Em 22 de abril do mesmo ano, a também juíza Janine Rodrigues de Oliveira Trindade homologou a proposta de sentença e acionou as Defensorias Públicas de Mato Grosso do Sul e da União e os Ministérios Públicos de Mato Grosso do Sul e Federal para que, em tutela coletiva do consumidor, tomem medidas para assegurar que a Elektro cumpra de forma ampla o dever de informação e transparência quando da elaboração dos cálculos de recuperação de consumo por irregularidade.
A Aneel também deveria ser comunicada para a tomada de providências que julgasse cabíveis.
Como resultado da comunicação, em 28 de julho de 2021, o promotor Etéocles Brito Mendonça Dias Junior cadastrou a abertura de notícia de fato sobre “eventual desrespeito ao dever de informação e transparência na elaboração de cálculos decorrentes da recuperação de consumo por irregularidade” feitos pela Elektro.
Conforme publicação na edição desta quarta-feira (3) do Diário Oficial do MPMS (Ministério Público de Mato Grosso do Sul), em 27 de outubro deste ano o promotor Fernando Marcelo Peixoto Lanza determinou a conversão da apuração em inquérito civil.
Energisa na mira de CPI, Aneel e Procon-MS
Com a apuração, a Elektro se “une” à Energisa como alvo de investigações de órgãos públicos por conta de sua atuação. No caso desta última, que atende aos outros 74 municípios do Estado, as apurações incluem uma CPI na Assembleia Legislativa que visa a verificar fraudes na medição de consumo — sendo encomendada perícia em relógios, a ser realizada pela USP (Universidade de São Paulo).

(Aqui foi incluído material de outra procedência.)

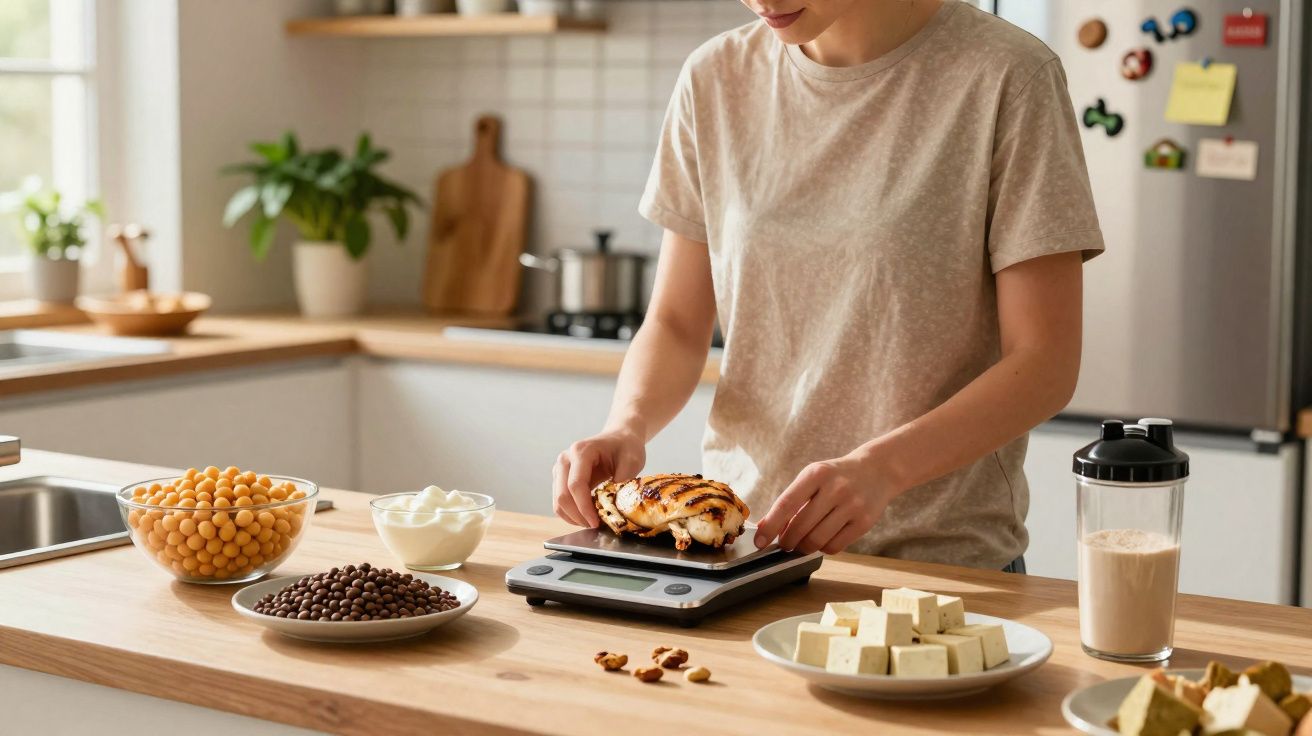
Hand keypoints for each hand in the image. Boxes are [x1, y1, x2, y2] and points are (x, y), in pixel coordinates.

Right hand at [552, 428, 645, 527]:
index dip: (584, 507)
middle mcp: (565, 459)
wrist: (619, 438)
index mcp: (581, 451)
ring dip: (573, 517)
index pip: (576, 485)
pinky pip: (560, 501)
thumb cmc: (626, 447)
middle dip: (578, 515)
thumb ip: (623, 481)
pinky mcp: (560, 478)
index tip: (596, 522)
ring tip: (592, 522)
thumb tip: (615, 506)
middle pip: (562, 495)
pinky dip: (571, 513)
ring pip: (558, 501)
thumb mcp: (632, 461)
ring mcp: (560, 468)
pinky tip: (586, 516)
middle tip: (595, 526)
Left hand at [753, 449, 899, 554]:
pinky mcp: (864, 523)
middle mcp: (835, 488)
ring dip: (803, 548)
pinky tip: (822, 540)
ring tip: (801, 543)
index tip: (760, 541)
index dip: (770, 526)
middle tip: (784, 544)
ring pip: (816, 540)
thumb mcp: (812, 478)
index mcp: (816, 474)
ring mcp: (852, 506)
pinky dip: (822, 548)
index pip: (786, 503)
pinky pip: (834, 547)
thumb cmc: (836, 477)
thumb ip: (790, 500)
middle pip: (800, 526)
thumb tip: (765, 527)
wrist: (877, 471)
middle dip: (787, 541)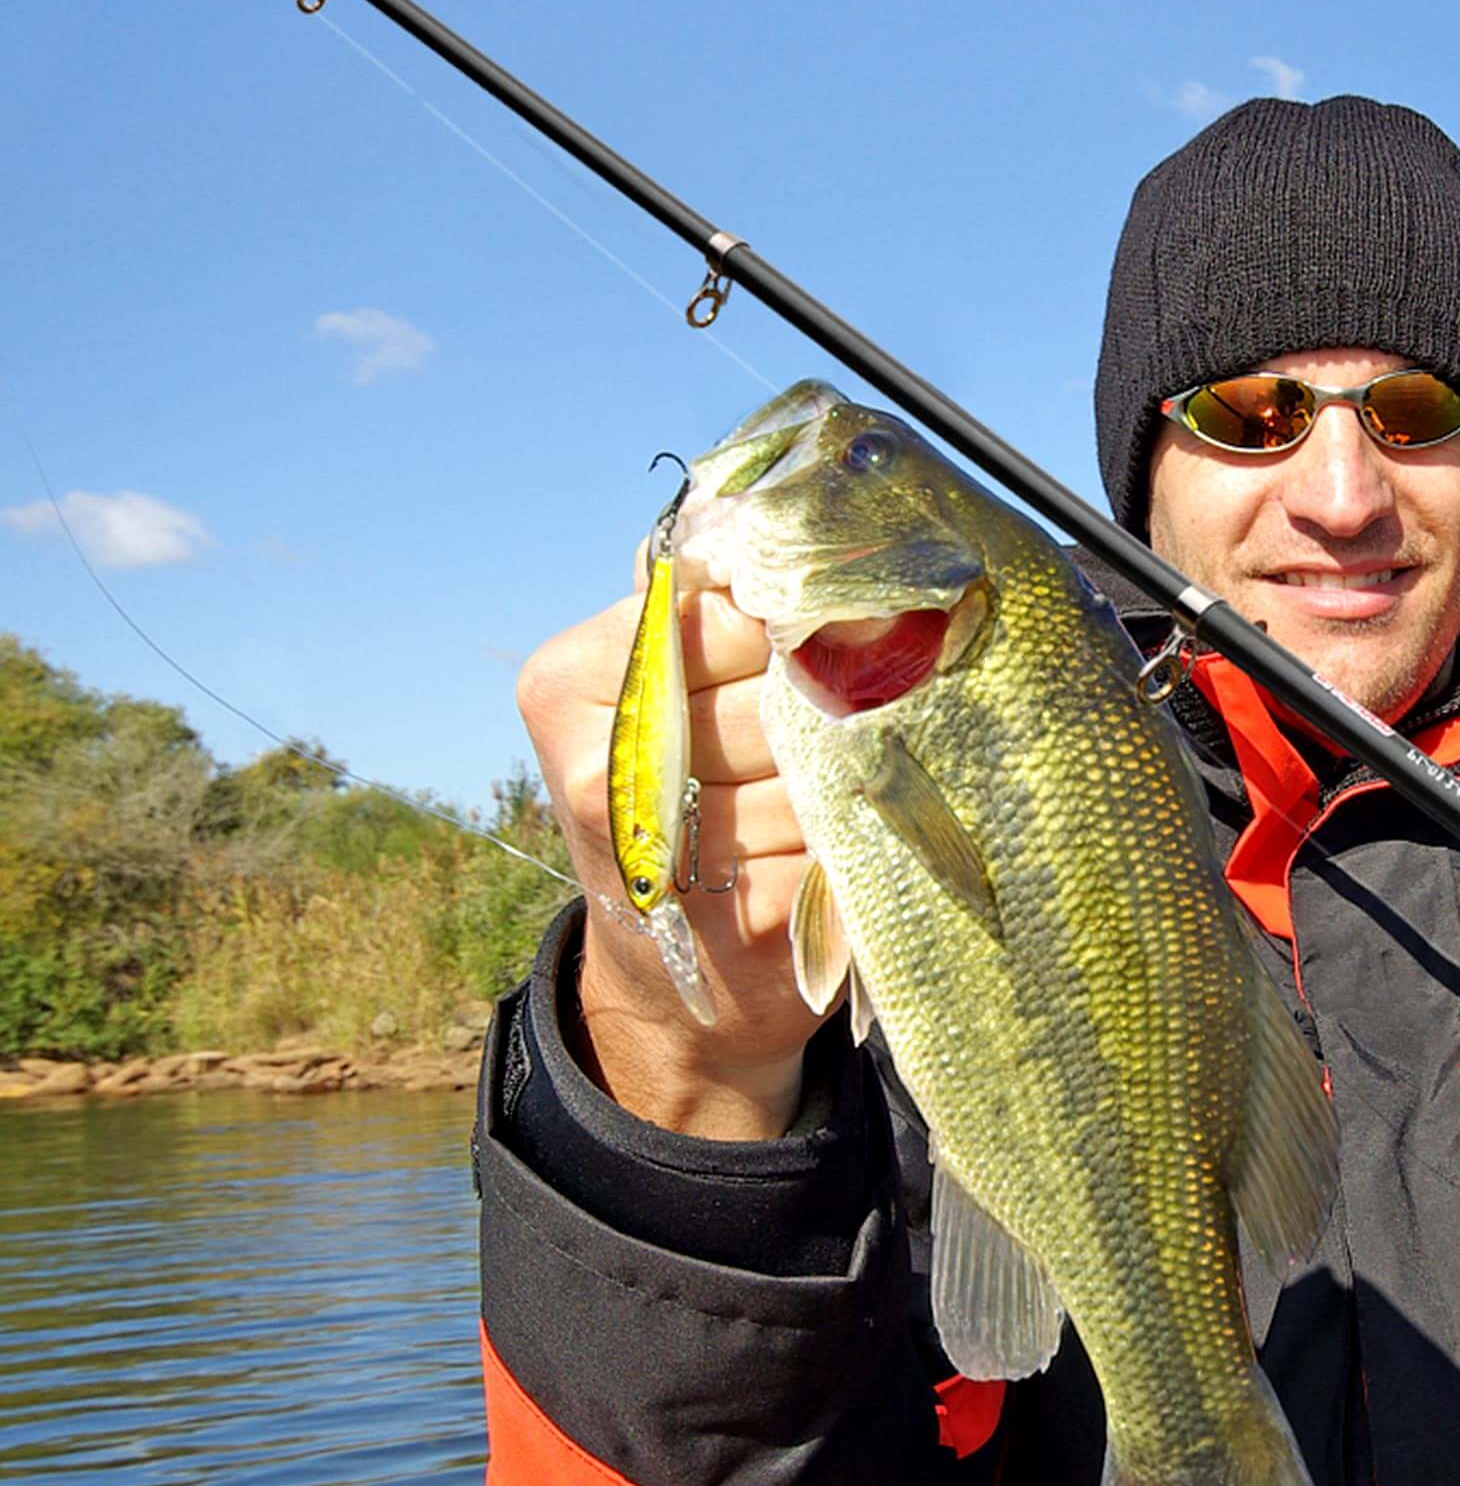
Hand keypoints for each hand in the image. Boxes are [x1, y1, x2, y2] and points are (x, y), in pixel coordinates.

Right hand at [515, 577, 842, 1141]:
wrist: (667, 975)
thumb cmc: (673, 797)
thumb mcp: (651, 692)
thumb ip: (690, 609)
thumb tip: (751, 510)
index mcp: (567, 686)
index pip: (727, 615)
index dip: (788, 627)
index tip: (810, 640)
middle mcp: (599, 773)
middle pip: (779, 692)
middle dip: (827, 702)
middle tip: (835, 718)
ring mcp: (671, 856)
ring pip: (820, 765)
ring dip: (852, 771)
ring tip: (841, 779)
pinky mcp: (749, 920)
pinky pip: (845, 838)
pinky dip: (866, 833)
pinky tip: (848, 838)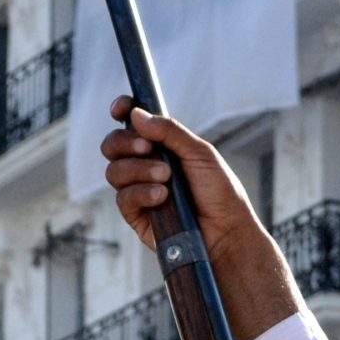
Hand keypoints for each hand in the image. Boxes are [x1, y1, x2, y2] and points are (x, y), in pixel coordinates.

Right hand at [100, 97, 302, 339]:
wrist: (225, 232)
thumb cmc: (219, 192)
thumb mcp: (200, 154)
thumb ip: (169, 132)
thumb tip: (136, 114)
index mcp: (161, 146)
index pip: (132, 123)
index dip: (122, 111)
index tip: (121, 107)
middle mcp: (145, 166)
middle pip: (113, 145)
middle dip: (125, 142)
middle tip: (148, 148)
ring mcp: (139, 190)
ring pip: (114, 171)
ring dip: (137, 169)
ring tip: (166, 177)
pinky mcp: (136, 216)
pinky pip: (122, 198)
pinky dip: (140, 193)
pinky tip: (161, 197)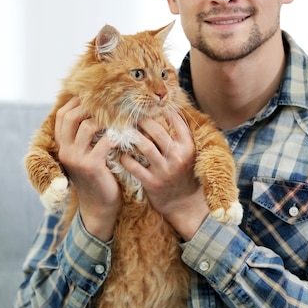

Em 2021, a Energisa ainda viu o número de queixas na Aneel e no Procon-MS dispararem. Na primeira, o número teve novo crescimento após temporais em meados de outubro resultarem na interrupção no fornecimento de eletricidade em vários municípios.
Conforme dados obtidos pelo Jornal Midiamax, a Energisa foi campeã de queixas registradas no Procon-MS em 2020, com 1.106 reclamações. Entre o dia 1º de janeiro e o último 19 de outubro, foram 1.318 reclamações, já superando todas as queixas do ano anterior.
A Energisa ainda foi punida em mais de R$ 11 milhões pela Aneel, em valores a serem revertidos aos consumidores, por falhas no fornecimento de energia em períodos superiores aos admissíveis. A empresa deu início recentemente ao processo de revisão tarifária, que será implementado em 2022 e pode incluir uma conta superior a R$ 400 milhões para os consumidores.